In recent years, more energy has been devoted to the pros and cons of affirmative action than probably any other education topic.

But these arguments on what should or shouldn’t be done to help black and brown students skirt a far more fundamental issue, which even liberal educators and politicians often avoid: why do black and brown students need affirmative action or any other kind of race-based help to enjoy the same level of success in college enjoyed by Asian students and white students?

Underlying the answers to that question are two seemingly contradictory bodies of fact.

The first is that, despite Brown v. Board of Education, black and brown children still have highly segregated educations and to a disproportionate degree are taught in relatively crowded, often badly maintained schools in underfinanced school districts. The second is that even middle-class black and brown students apparently having the same educational opportunities as white cohorts still underperform them.

This, the first of several articles addressing these issues, concentrates on school segregation. A second article deals with the inequality of the education offered in these segregated schools.

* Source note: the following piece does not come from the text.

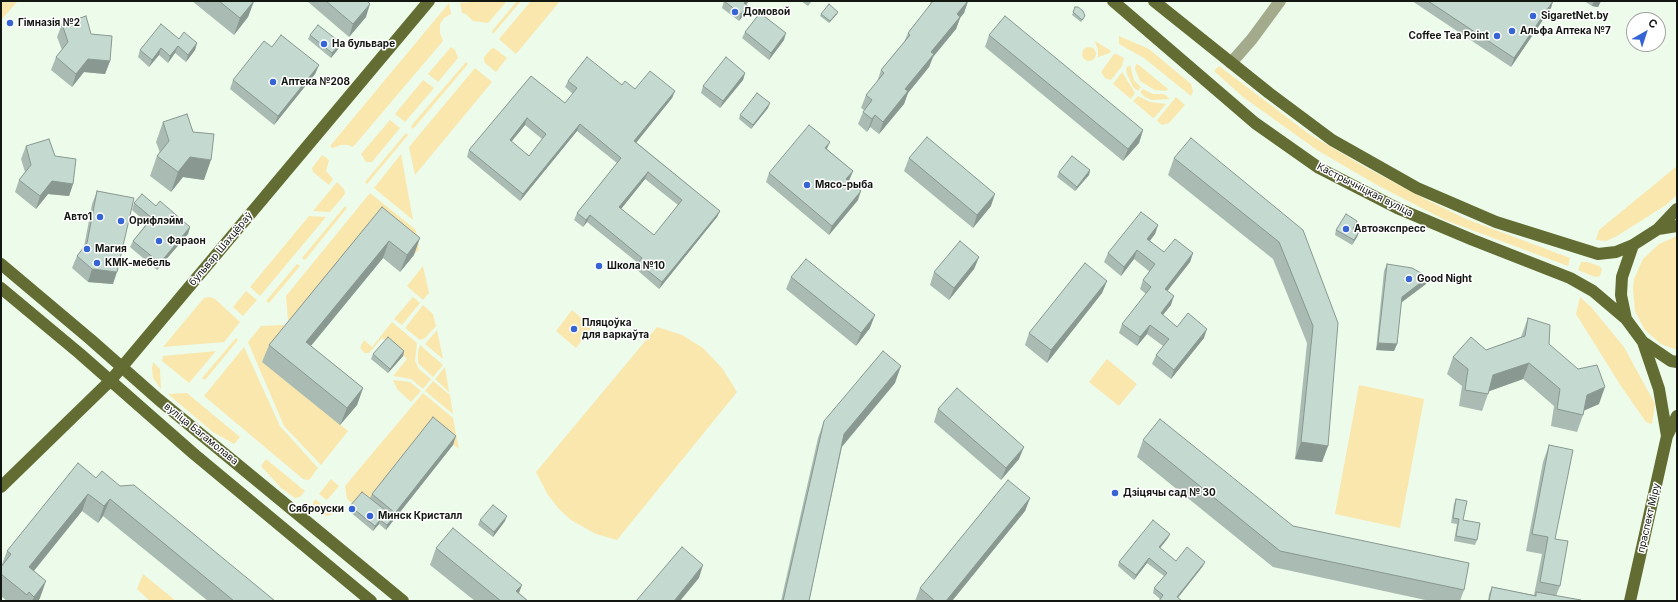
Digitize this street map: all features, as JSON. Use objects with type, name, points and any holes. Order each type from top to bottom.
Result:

A following article will address the persistence of underperformance by black and brown students even where educational opportunities are apparently equal. The fourth and final article in the series will address arguments made by conservative scholars and analysts explaining away various educational disparities of opportunity and outcome as natural and unavoidable consequences that the government should not attempt to remedy.

Our Segregated Schools

The persuasive argument of Brown v. Board of Education (1954) that segregated classrooms disadvantaged African-American children was based in part on testimony in an earlier court case. In Briggs v. Elliott (1950), some of the country’s most prominent social scientists, including Dr. Kenneth Clark, testified that segregation, including segregation in classrooms, inevitably lowered the self-esteem and inevitably the academic performance of African-American students.

Even if the education offered in segregated classrooms was otherwise of equal quality — "separate but equal" was the usual defensive phrase — African-American students were being denied “equal protection under the law” promised in the U.S. Constitution’s 14th Amendment.

In fact, the promised 14th Amendment protection never extended to even half the African American students in southern schools. By 1984, 44% of African American students in the South attended schools that were at least 50% white, but that percentage has declined steadily since then and by 2012 had declined to 23%, back where it was in the 1960s.

Worse, research by both The Center for American Progress and UCLA’s Civil Rights Project indicates that in all U.S. schools, not just in the South, a third of students attend schools in which 90% of the students are of the same race. Nearly half of U.S. school districts are also "hypersegregated," a designation indicating that around three-quarters of the students come from low-income families.

Black children who are poor find themselves clustered together and isolated from the mainstream of U.S. education. The promise of Brown v. Board of Education was never reached. All the data show that segregation has consistently increased over several decades.

To understand the underperformance of African-American students in U.S. schools, one need look no farther than these grim segregation statistics.